Aflevering 181 najaar 2013
Wien soud' niet 't schoon gebouw
Van sulcken braven vrouw
De ziel uyt 't lichaem locken?
Den herder in sijn sin
Aldus door nieuwe min
Vercracht, is neer-geboghen
Recht voor sijn Liefjes schoot,
End' bleef daer, hallef doot,
Opt Nimphje sterlincx ooghen:
De rest van het verhaal laat zich raden.
Van deze Jacob Luyt is ons tot nu toe verder niets bekend.
Abraham van der Myl (15631637)
Uit de wijze waarop hij in de lijst genoemd wordt: 'D. Abraham vander Mijl,
ghewoont tot Vlissinghen' blijkt dat hij bij verschijnen van deze bundel al
niet meer in Zeeland woonde. En dat klopt, want deze oud-predikant moest in
1609 om godsdienstige redenen - hij koos partij voor de opkomende beweging
der Remonstranten - Vlissingen verlaten. Blijkbaar is er toch altijd contact
gebleven en waardeerde men zijn werk zodat deze geleerde predikant - hij
correspondeerde met talrijke theologen en filologen en andere geleerden
zoals Marnix en Hugo de Groot - alsnog een uitnodiging kreeg om mee te
werken. Hij leverde een tweetal bijdragen waaronder een lofdicht op Johanna
Coomans: 'Aende deught-kunst ende geest-rijcke Joffrou lohanna Coomans'.

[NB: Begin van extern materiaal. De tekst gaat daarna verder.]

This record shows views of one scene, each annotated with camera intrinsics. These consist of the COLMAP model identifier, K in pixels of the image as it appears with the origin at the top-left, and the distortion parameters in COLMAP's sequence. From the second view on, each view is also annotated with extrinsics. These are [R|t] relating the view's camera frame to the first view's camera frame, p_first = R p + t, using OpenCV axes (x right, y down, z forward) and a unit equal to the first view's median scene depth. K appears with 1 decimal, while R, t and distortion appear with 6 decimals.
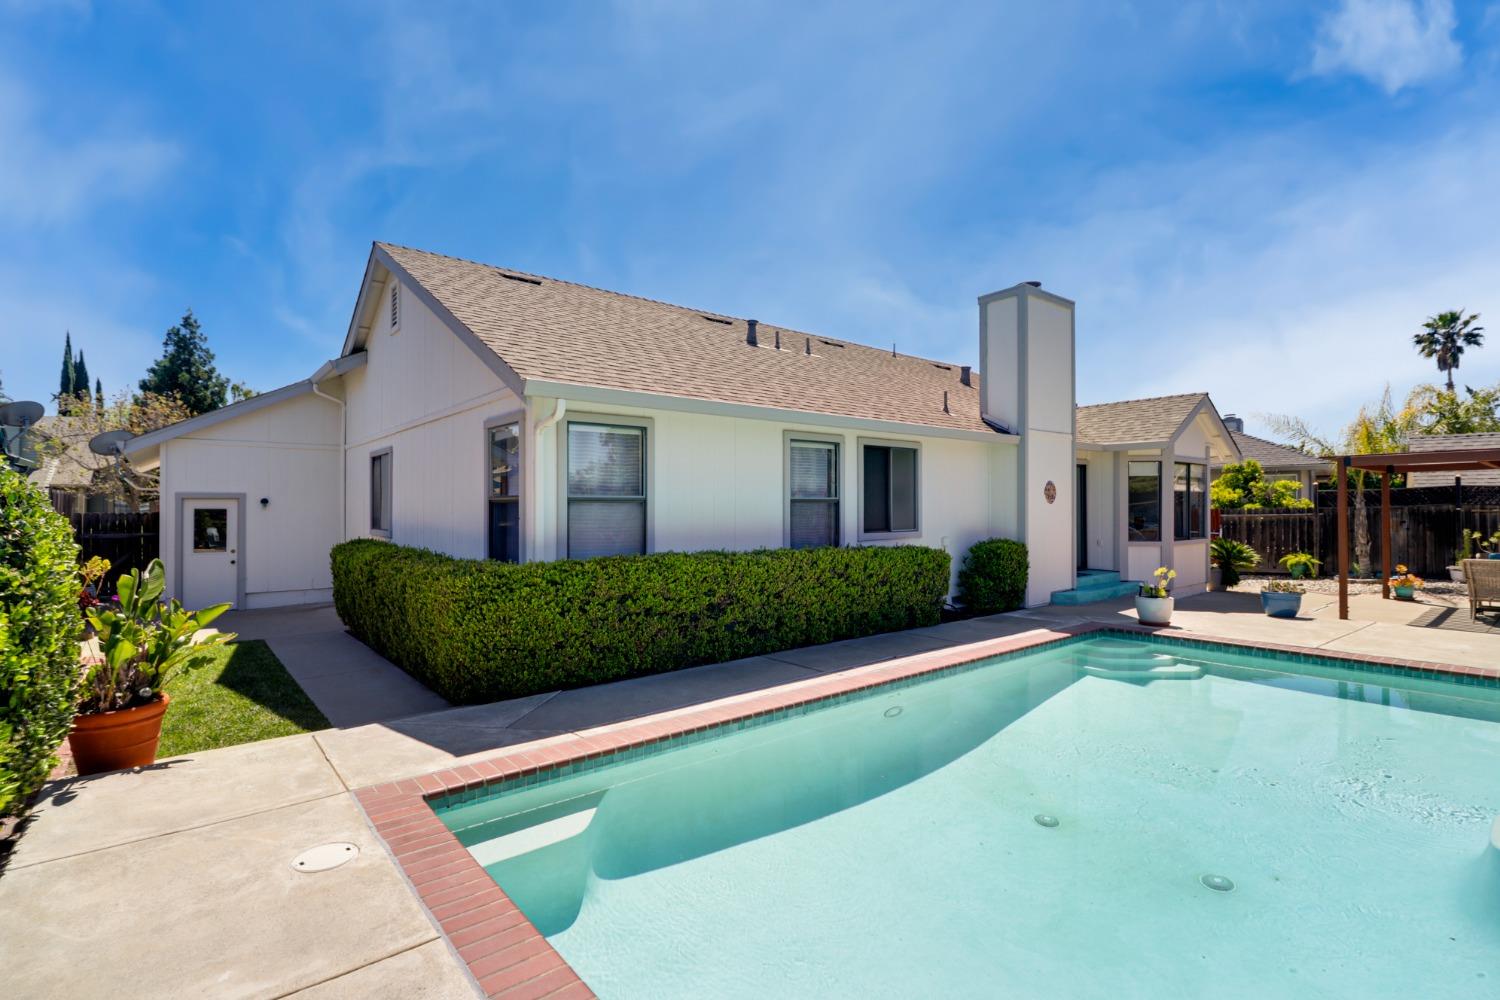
lens RADIAL K [[707.0, 0, 742.4], [0, 707.0, 499.3], [0, 0, 1]] dist [0.000200, -0.013822]
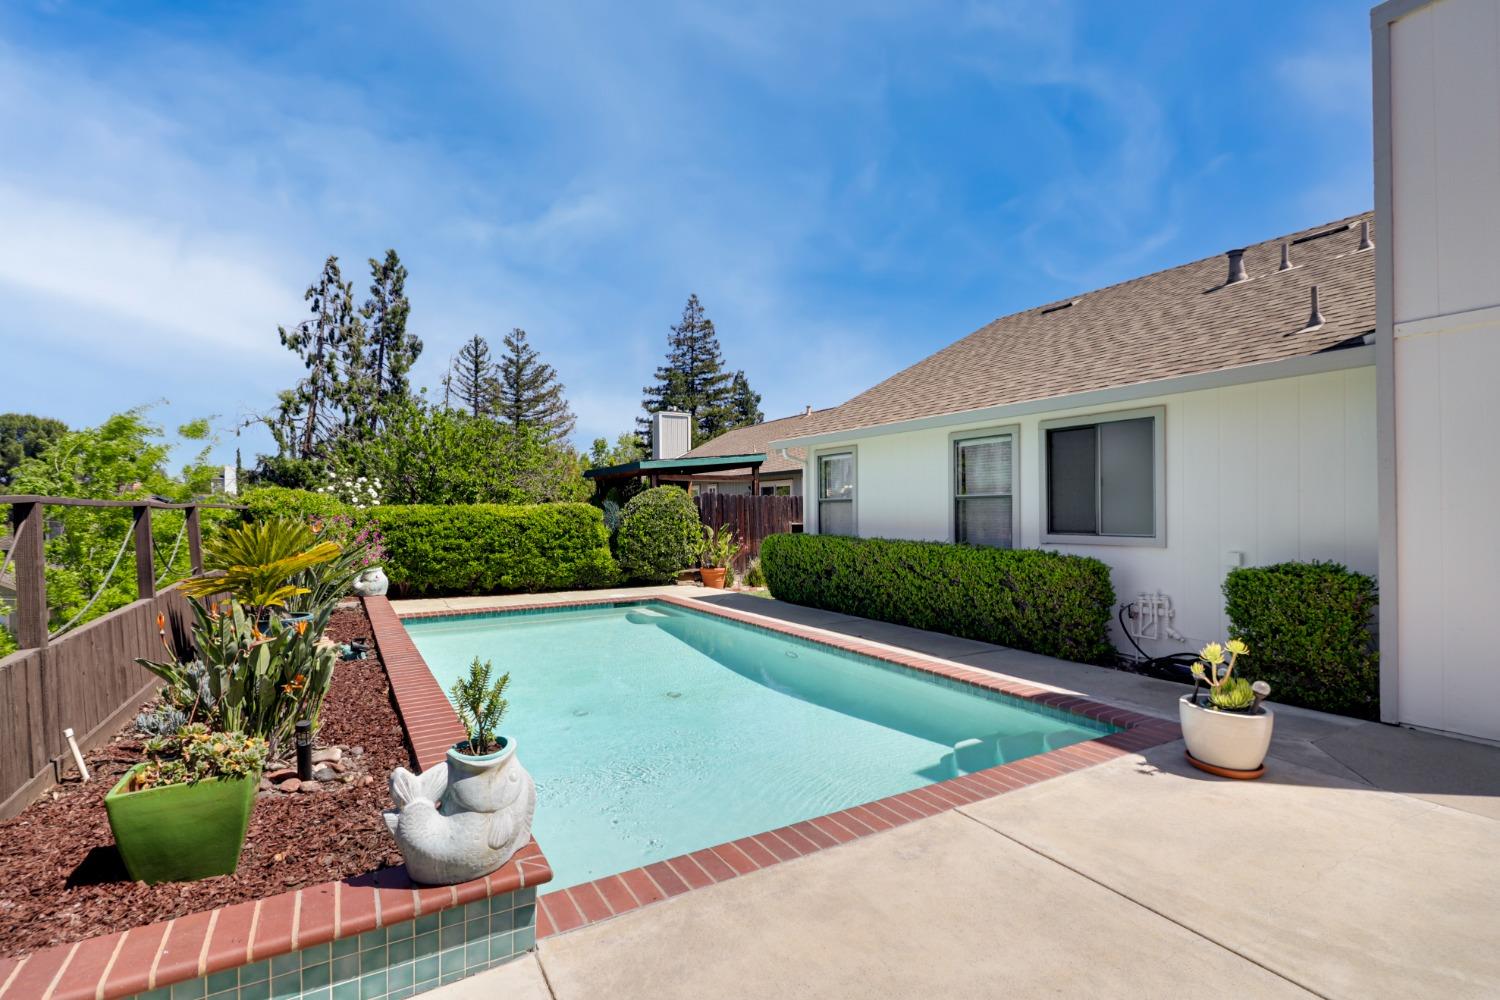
lens RADIAL K [[690.3, 0, 734.0], [0, 690.3, 504.5], [0, 0, 1]] dist [0.019125, -0.012511]
pose [[-0.160371, -0.004851, -0.987045, 1.065777], [0.014883, 0.999862, -0.007332, 0.013333], [0.986945, -0.015866, -0.160277, 0.775824]]
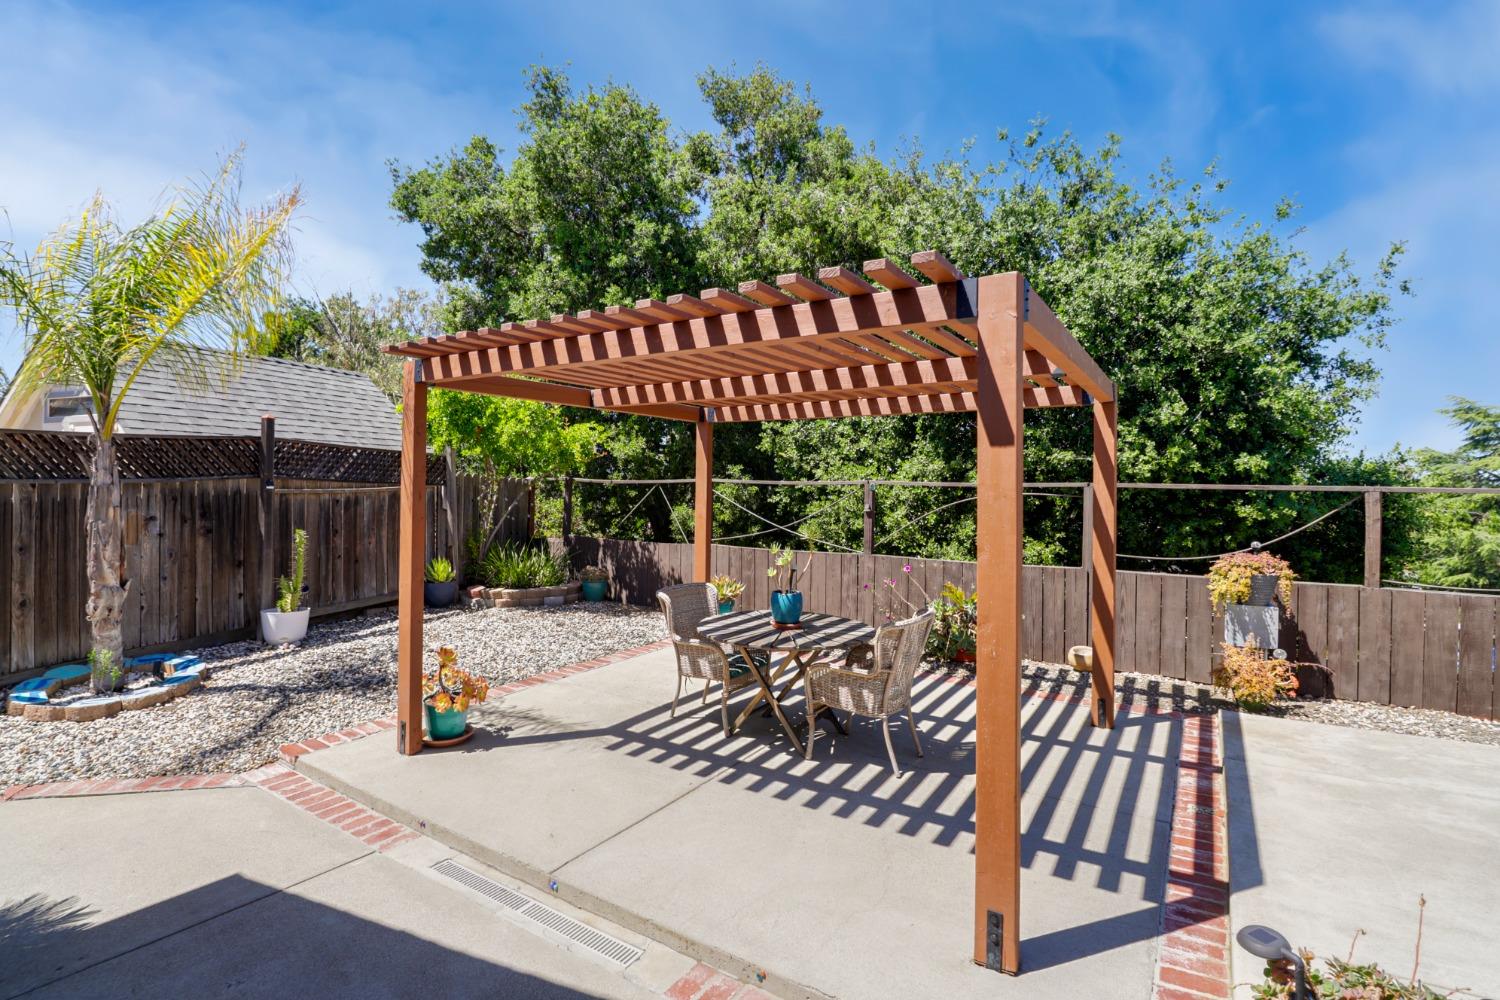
lens RADIAL K [[699.8, 0, 737.1], [0, 699.8, 489.4], [0, 0, 1]] dist [0.000968, -0.013436]
pose [[-0.308013, -0.002785, 0.951378, 0.751353], [-0.020609, 0.999781, -0.003746, 0.016299], [-0.951159, -0.020761, -0.308002, 1.316204]]
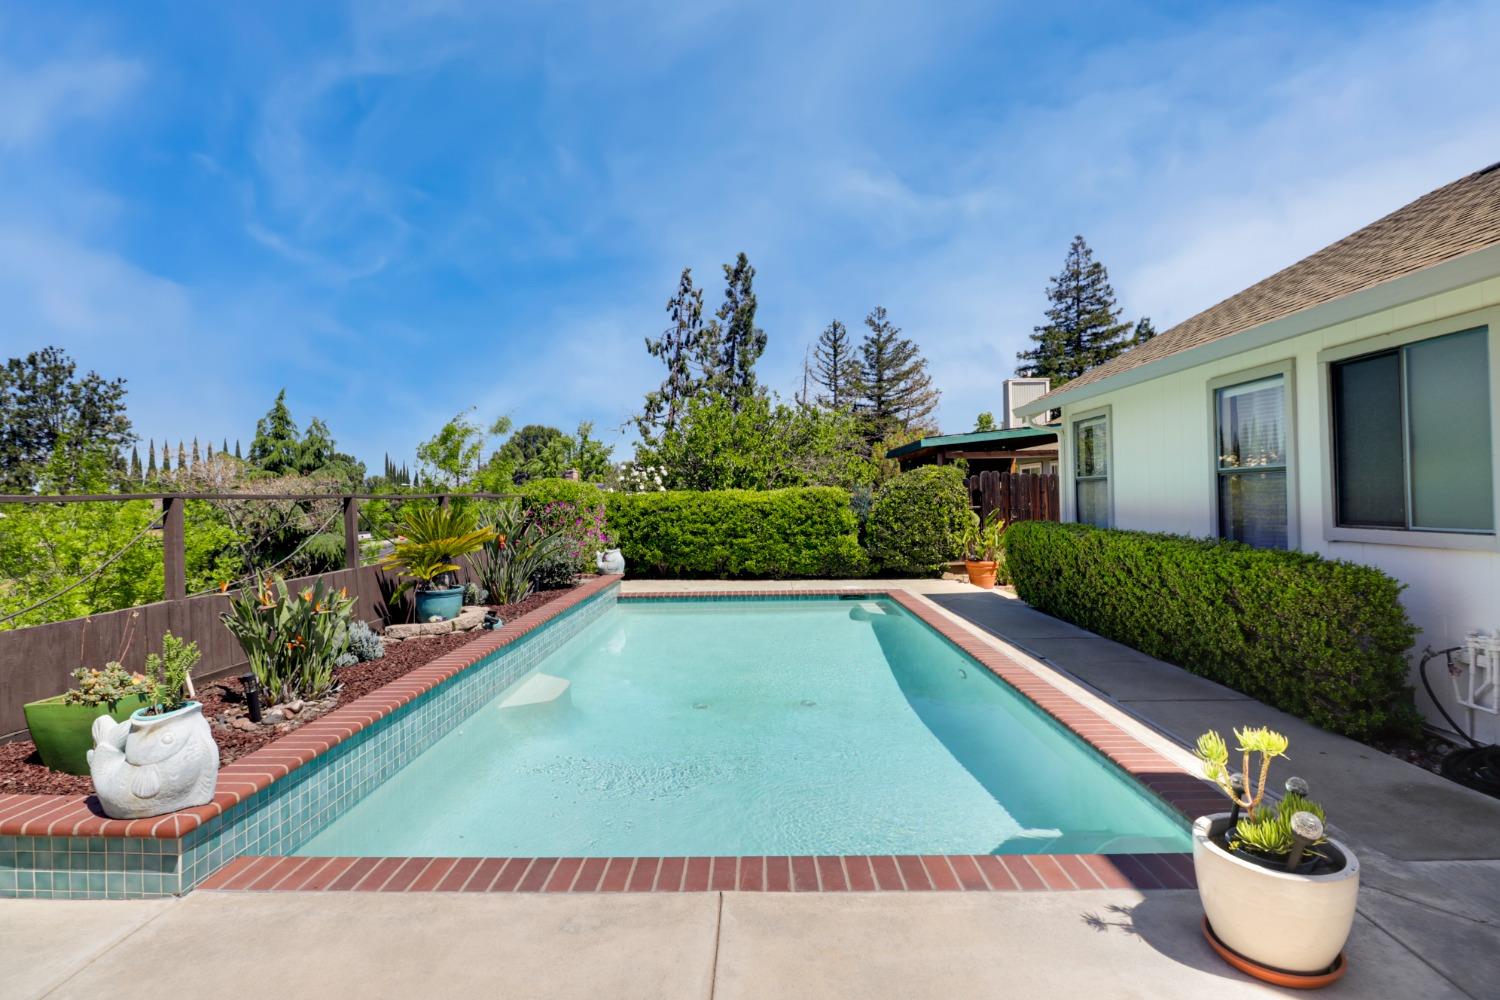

Zij en haar man behoorden in de tijd dat Abraham van der Myl nog predikant
te Vlissingen was tot zijn beste vrienden en zijn bewondering voor haar - de
enige dichteres in dit gezelschap - stijgt in dit gedicht tot extatische hoogte
wanneer hij haar 'een der jongste dochteren van Phoebus, ende een recht
voetster-kint der Musaes' noemt. Hij verwondert zich er over dat haar
dichtersgave zo lang in het verborgene is gebleven en dat zij zozeer 'in haest,
met groote spoet' is 'ghebaert, ghequeeckt een dichterinne goet'. Eerst 'op
zijn heydensch', vervolgens nog eens in 'Christen tael' weidt hij uit over haar
dichterschap, waarbij hij haar op één lijn weet te stellen met de beroemdste
dichteressen uit de Oudheid. Onder verontschuldigingen voor zijn eigen
gebrekkige verzen bidt hij haar tenslotte de fonteinen van haar dichterschap
overvloedig te laten stromen:
Mijn goede wil en heeft niet cunnen laten,
Me-Joffrou, of ick most in deser maten
U schrijven toe dit mijn goetwillich dicht,
Hoewel 't maer slecht te achten is veel licht;
Of schoon mijn veers en dichtens slappe aeren
(En 't is niet vreemt, ten aensien van mijn jaren)
Beginnen nu te worden drooch end' hol
Van sap, bloet, geest, daer van de jeucht is vol.